■ The problem:
Line by line, transcribe the records exactly.

■ Stored data:
____
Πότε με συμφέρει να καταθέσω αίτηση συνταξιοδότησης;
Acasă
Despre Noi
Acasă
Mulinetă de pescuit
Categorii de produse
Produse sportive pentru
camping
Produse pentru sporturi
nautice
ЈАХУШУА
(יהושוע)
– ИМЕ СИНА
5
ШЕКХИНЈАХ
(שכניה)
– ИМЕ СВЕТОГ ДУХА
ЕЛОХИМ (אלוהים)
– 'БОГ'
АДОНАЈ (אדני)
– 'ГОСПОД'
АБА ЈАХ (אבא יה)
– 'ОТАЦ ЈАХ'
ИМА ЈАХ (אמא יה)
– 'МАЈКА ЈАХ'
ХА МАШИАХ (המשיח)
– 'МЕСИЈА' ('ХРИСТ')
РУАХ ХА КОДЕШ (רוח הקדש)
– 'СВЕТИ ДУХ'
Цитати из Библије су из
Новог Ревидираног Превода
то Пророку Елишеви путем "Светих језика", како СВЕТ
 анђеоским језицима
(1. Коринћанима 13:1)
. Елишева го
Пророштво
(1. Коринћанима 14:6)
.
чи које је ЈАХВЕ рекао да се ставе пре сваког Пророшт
____
■ Written solution:
Πότε με συμφέρει να καταθέσω αίτηση συνταξιοδότησης;
Acasă
Despre Noi
Acasă
Mulinetă de pescuit
Categorii de produse
Produse sportive pentru
camping
Produse pentru sporturi
nautice
ЈАХУШУА
(יהושוע)
– ИМЕ СИНА
5
ШЕКХИНЈАХ
(שכניה)
– ИМЕ СВЕТОГ ДУХА
ЕЛОХИМ (אלוהים)
– 'БОГ'
АДОНАЈ (אדני)
– 'ГОСПОД'
АБА ЈАХ (אבא יה)
– 'ОТАЦ ЈАХ'
ИМА ЈАХ (אמא יה)
– 'МАЈКА ЈАХ'
ХА МАШИАХ (המשיח)
– 'МЕСИЈА' ('ХРИСТ')
РУАХ ХА КОДЕШ (רוח הקדש)
– 'СВЕТИ ДУХ'
Цитати из Библије су из
Новог Ревидираног Превода
то Пророку Елишеви путем "Светих језика", како СВЕТ
 анђеоским језицима
(1. Коринћанима 13:1)
. Елишева го
Пророштво
(1. Коринћанима 14:6)
.
чи које је ЈАХВЕ рекао да се ставе пре сваког Пророшт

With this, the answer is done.